Sophie, die die Menschen um uns herum wohl erst jetzt wahrnahm, sah die zustimmenden Gesten ebenfalls und ich konnte in ihrem Gesicht ablesen, dass sie ihre eigenen Schlüsse daraus zog. „Verlogen", zischte sie, von null auf hundert erbost und sichtlich gekränkt.
Ich schloss kurz die Augen, nickte jedoch im gleichen Atemzug. Meine Worte hatten sie nicht erreicht, doch das war in Ordnung. Ich war in der Lage gewesen, dass zu übermitteln, was ich hatte übermitteln wollen. Und dieses Wort entsprach nicht mal der Unwahrheit, ich hatte den Köder vorhin schließlich ausgeworfen und mir die Situation anschließend zu Nutze gemacht.
Aber einer dieser Menschen würde eins und eins zusammenzählen können, würde mich in Zukunft irgendwo anders erneut antreffen, sich an mich erinnern, und sich ins Gedächtnis rufen, dass ein Lockheart nicht nur grausam war. Ich wusste, dass ich mir nicht immer die Freiheit nehmen konnte, mich so zu zeigen, doch ich würde es nicht unversucht lassen.
Ich wollte mich umdrehen, in dem Glauben, einen Feind mehr, doch um einen Eindruck reicher gehen zu können, doch wurde abrupt aufgehalten, von einer Silhouette, die sich in meinem Blickwinkel bewegt hatte.

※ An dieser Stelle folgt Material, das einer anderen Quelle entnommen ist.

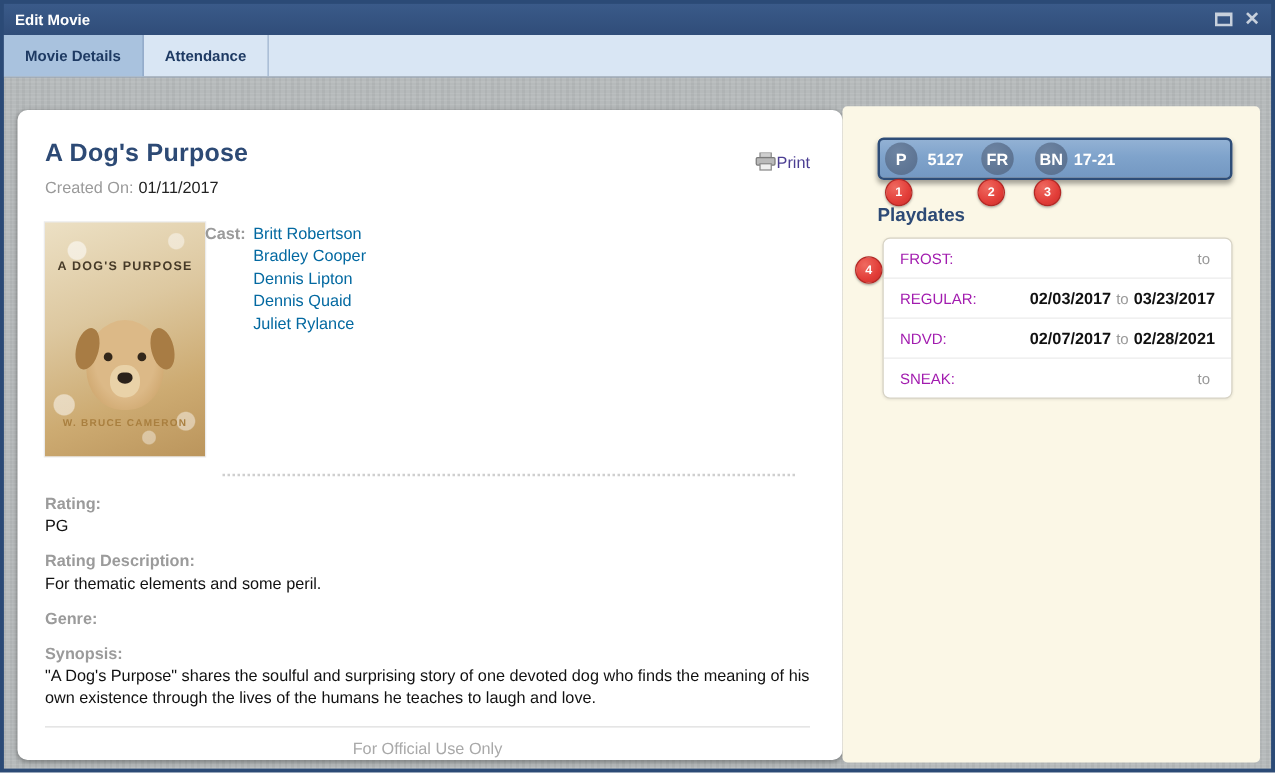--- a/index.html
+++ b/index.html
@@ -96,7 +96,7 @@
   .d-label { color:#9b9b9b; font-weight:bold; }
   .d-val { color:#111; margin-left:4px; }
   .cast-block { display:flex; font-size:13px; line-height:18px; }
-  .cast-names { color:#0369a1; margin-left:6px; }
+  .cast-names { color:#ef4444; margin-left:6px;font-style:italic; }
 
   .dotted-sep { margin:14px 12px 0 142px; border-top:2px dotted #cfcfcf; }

Bis zu diesem Zeitpunkt hatte ich meinen Mann immer als radiant, als einnehmendes Feuer in jedem Raum, jeder Gesellschaft und jeder Umgebung wahrgenommen. Ihn jetzt zu sehen, unauffällig an uns herantretend, nicht mehr presenter als ein Schatten, brachte mein Herz so sehr zum stolpern, dass ich es wortwörtlich mit eisernem Willen gefrieren musste, um mich unter Kontrolle zu halten.
Wie lange stand er schon da?
Trotz meiner Bemühungen durchschaute mich Ethan wie ein offenes Buch. Dabei musste ich selbst zugeben, dass mein Gesicht, welches sich beim Näherkommen in seiner Sonnenbrille widerspiegelte, beeindruckend nichtssagenden wirkte.
Innerlich schrie ich Sophie an, dass sie gehen sollte, doch es reichte ein kurzer Blick, um zu erkennen, dass Ihnen der Weg versperrt wurde... von ihren eigenen Wachen.
„Was zum...", stieß die Frau irritiert heraus, wurde von ihrem Mann mit einer einfachen Geste jedoch sofort zum schweigen gebracht. Wie es aussah, hatte ich ihn anfangs wirklich falsch eingeschätzt. Er schien genau zu wissen, wo er eingreifen sollte und wo nicht.
Kluger Mann. Aber nicht ansatzweise so intelligent wie der Mann, der nun vor mir zum stehen kam. Diese Einschätzung litt zugegebenermaßen unter einer schweren subjektiven Sicht, die sich kurz in meinem Herzschlag spiegelte.
Selbst wenn ich immer noch nicht wusste, ob ich ihn zwischenzeitlich küssen oder schlagen sollte... bevor ich ihm alles nehmen würde.